• _RECORDS SHOWN_
┄┄┄┄┄┄

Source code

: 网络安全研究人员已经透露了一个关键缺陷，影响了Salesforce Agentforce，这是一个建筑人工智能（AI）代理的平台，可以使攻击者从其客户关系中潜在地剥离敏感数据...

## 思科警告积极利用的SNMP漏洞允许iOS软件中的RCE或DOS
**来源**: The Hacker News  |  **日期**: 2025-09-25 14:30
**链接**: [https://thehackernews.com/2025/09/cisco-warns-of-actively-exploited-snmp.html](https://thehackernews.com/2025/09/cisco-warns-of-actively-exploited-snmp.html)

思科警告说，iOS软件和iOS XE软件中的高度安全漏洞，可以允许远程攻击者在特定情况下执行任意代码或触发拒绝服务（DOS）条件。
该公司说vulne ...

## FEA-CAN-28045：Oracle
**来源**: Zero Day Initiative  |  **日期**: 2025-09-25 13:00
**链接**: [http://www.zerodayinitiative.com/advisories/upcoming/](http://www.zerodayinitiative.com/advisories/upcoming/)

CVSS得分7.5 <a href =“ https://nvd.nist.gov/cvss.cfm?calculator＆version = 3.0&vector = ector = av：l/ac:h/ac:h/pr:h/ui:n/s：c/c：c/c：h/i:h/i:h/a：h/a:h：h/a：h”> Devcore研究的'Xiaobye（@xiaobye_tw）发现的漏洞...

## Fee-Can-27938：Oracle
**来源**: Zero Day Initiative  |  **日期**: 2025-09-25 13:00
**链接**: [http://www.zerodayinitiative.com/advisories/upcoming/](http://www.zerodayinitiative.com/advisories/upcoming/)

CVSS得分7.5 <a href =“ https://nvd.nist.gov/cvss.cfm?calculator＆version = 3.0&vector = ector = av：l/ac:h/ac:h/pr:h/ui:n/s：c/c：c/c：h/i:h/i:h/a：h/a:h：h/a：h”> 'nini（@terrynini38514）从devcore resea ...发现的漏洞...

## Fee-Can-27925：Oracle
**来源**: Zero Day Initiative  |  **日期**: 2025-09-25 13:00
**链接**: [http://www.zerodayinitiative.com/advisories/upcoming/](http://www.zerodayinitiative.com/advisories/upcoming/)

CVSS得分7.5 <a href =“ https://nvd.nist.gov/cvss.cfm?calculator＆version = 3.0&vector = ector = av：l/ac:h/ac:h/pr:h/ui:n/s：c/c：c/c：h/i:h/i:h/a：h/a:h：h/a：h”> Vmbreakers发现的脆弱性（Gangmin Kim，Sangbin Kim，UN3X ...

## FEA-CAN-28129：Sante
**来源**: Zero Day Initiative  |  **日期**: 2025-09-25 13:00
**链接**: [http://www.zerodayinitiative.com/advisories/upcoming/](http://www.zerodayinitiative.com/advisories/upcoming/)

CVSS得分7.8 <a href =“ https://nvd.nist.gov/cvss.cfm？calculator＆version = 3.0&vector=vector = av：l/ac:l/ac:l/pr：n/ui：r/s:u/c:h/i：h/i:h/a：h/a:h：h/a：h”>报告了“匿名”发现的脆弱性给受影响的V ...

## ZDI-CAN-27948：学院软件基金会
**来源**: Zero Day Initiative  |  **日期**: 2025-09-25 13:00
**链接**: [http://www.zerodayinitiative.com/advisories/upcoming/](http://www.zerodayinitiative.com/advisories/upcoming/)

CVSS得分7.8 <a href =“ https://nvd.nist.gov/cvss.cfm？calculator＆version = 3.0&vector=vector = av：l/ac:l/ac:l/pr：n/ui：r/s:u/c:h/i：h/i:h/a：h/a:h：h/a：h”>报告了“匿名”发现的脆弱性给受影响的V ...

┄┄┄┄┄┄

• _WHAT YOU ARE ASKED TO DO_
Search the records for lines holding the word "Oracle", then copy each line you find.

• _OUTPUT_
## FEA-CAN-28045：Oracle
## Fee-Can-27938：Oracle
## Fee-Can-27925：Oracle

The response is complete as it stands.